WINEMAKER’S NOTES:
Fonseca’s three vineyards—Quinta do Panascal, Quinta de Cruzeiro and Quinta de Santo António—all form the backbone of the famous Fonseca Vintage Portos, produced only in vintages that are “declared” as being of the highest quality. Fonseca is recognized across the Douro as a leader of viticultural practices for Porto and has spearheaded development of organic and sustainable programs across the region. The fruit for Fonseca’s Vintage Portos is trod by foot in granite lagares on the estate. The wine is aged for two years in oak before being bottled unfiltered.
A dense, opaque wine with classic Fonseca aromas and flavors: dense blackberry and blackcurrant, spice, coffee, cocoa, and prune. Thick, velvety tannins give the wine a voluptuous density on the palate. This wine will develop for decades in the bottle.
Pairs well with blue cheese and desserts made with dark chocolate or berries. It should be decanted before serving due to sediment in the bottle.
TASTING NOTES:
The wine’s fine perfumed black plum fruits give a wonderful jammy character while bringing out a fresh edge. These are balanced by the dry core of this beautiful wine with its rich, generous tannins. It will all come together from 2030 in a very fine, integrated wine. Kobrand.
– Wine Enthusiast, 98 pts
The 2017 Vintage Port, not quite bottled when originally seen, has now been in bottle for a couple of years. It is a field blend (with typical grapes like Touriga Nacional, Touriga Francesca, Tinto Cão, Tinta Roriz and Tinta Barroca) aged for approximately 20 months in used French oak. It comes in with 98 grams of residual sugar. This is a great Fonseca, distinctive, with a touch of eucalyptus and plums, but also loaded with delicious fruit. Like its Taylor’s siblings, there is also a fine backbone. I’d say it is a step behind the Taylor’s duo this year, but not by much. It will age well, to say the least. Beat after 2030.
– Robert Parker’s Wine Advocate, 98 pts
Dark and dense, with fig bread, baker’s chocolate and tar notes leading off before the core flavors of plum, black currant and blackberry paste finally start to emerge. The wild, spirited finish shows cast iron, licorice snap and roasted alder elements, delivering a decidedly chewy feel. A big, old-school, throwback Port that will age at a glacial pace. Best from 2035 through 2060
– Wine Spectator, 96 pts
Ripe and soft with loads of plummy, smoky and earthy character.

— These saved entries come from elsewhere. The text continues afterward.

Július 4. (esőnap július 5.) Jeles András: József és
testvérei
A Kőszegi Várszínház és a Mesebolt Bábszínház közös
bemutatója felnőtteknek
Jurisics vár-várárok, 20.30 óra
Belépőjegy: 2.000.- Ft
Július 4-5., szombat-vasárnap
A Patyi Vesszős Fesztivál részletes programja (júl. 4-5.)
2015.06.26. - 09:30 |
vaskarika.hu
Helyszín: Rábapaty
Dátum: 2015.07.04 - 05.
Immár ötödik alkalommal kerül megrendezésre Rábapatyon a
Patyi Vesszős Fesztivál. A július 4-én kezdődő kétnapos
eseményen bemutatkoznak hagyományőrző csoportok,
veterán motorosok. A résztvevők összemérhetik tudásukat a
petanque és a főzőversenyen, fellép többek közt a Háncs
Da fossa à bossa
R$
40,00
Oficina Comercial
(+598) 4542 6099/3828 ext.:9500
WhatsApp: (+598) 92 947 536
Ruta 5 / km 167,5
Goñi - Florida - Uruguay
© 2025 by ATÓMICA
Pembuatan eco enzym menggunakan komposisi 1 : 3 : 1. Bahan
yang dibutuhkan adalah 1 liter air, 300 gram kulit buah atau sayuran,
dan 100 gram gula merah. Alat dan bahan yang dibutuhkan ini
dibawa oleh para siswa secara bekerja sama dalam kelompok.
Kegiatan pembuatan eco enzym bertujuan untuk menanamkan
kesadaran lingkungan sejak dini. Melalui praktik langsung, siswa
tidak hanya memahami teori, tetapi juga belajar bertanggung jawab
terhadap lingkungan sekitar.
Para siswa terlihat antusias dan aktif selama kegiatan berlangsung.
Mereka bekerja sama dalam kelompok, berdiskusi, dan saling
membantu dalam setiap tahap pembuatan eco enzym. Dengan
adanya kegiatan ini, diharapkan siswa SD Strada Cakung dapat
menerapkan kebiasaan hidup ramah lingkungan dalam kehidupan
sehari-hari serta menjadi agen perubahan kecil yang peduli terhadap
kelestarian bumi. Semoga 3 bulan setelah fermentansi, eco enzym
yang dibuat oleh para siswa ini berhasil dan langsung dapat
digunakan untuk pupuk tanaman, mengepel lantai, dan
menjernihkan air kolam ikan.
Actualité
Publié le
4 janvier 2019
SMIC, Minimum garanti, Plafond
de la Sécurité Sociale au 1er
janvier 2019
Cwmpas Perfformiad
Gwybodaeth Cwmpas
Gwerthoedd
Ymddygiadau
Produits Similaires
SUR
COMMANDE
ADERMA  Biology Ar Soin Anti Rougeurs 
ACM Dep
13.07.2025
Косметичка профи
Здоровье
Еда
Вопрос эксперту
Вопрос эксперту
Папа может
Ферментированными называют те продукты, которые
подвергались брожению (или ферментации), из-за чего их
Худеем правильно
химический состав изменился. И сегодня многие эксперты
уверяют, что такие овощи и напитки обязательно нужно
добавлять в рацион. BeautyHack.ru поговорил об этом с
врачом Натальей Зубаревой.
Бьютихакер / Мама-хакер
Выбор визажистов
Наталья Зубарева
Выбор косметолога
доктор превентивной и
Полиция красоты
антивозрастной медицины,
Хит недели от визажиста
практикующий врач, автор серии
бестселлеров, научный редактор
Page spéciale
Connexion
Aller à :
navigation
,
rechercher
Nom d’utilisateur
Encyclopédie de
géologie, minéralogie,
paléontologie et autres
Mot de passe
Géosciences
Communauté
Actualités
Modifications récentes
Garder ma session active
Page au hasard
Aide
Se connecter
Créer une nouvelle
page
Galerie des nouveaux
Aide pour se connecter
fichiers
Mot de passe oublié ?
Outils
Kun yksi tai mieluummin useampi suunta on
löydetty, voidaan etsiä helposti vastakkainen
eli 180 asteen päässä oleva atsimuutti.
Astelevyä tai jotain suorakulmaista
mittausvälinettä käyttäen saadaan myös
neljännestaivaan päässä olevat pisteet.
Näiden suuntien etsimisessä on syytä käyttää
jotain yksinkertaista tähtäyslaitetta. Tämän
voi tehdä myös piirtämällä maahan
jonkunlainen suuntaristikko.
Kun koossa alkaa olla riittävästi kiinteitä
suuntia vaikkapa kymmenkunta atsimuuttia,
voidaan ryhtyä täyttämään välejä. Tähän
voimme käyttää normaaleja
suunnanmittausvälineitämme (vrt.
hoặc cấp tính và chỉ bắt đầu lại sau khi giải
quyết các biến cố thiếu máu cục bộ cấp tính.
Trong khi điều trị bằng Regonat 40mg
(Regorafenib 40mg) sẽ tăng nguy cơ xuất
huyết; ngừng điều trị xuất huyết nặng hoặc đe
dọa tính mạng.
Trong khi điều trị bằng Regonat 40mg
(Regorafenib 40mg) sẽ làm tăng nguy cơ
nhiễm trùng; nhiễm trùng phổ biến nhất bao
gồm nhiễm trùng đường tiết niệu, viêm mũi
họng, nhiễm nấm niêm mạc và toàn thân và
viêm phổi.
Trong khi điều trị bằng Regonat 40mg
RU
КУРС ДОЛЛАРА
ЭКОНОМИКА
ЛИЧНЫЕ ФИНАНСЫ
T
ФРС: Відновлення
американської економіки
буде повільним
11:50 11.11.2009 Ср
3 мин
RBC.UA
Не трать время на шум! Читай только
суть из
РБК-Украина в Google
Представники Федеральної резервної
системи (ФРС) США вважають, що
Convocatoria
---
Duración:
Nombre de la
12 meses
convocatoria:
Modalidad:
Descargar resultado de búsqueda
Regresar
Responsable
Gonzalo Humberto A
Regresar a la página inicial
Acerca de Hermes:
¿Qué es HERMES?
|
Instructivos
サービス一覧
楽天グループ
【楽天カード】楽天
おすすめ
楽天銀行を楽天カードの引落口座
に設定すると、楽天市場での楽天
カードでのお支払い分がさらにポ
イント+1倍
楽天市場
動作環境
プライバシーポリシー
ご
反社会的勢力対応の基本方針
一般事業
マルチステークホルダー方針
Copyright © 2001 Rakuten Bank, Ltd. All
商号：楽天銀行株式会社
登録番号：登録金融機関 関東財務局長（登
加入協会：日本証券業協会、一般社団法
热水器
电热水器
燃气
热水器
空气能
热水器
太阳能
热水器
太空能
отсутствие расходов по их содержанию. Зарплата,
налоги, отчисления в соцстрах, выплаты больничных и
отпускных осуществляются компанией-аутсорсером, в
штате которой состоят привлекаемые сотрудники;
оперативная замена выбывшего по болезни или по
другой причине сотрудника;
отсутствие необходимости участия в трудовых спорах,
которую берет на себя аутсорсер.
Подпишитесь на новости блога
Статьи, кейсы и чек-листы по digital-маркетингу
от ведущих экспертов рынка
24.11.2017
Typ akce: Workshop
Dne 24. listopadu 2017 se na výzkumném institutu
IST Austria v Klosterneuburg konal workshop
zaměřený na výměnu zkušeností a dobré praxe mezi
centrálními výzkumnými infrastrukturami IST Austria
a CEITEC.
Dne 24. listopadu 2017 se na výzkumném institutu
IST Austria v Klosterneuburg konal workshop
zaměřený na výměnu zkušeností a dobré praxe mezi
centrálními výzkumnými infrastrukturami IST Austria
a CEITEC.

Full body. Very sweet. Round and very soft textured. Flavorful finish. Drink in 2025 and onwards.
– James Suckling, 95 pts
Already beautifully integrated, this is showing great purity and poise. It’s open and in its first bloom of youth, with lovely aromatic red berry fruit and floral aromas, plus a touch of leafiness. It’s soft and fleshy initially, seemingly not as big as its stablemate Taylor’s – and not quite so deep in color – though with dark chocolate concentration and mid-palate firmness. Lovely full, ripe tannins mass in the mouth, well defined, with fresh berry fruit remerging on the broad, expansive finish.
– Decanter, 95 pts
This wine contrasts sunny black-cherry lusciousness with sous bois shadows of schist, black mushroom and conifer. Then there’s the dark-chocolate freshness that pegs it as a Vale Mendiz classic, grown in the hills above Pinhão. The arid year lent tar-black earthiness, and the oak is a little prominent right now, but neither impinges on the wine’s clear identity. My last note after three days of blind tasting: “I’d like to own that.”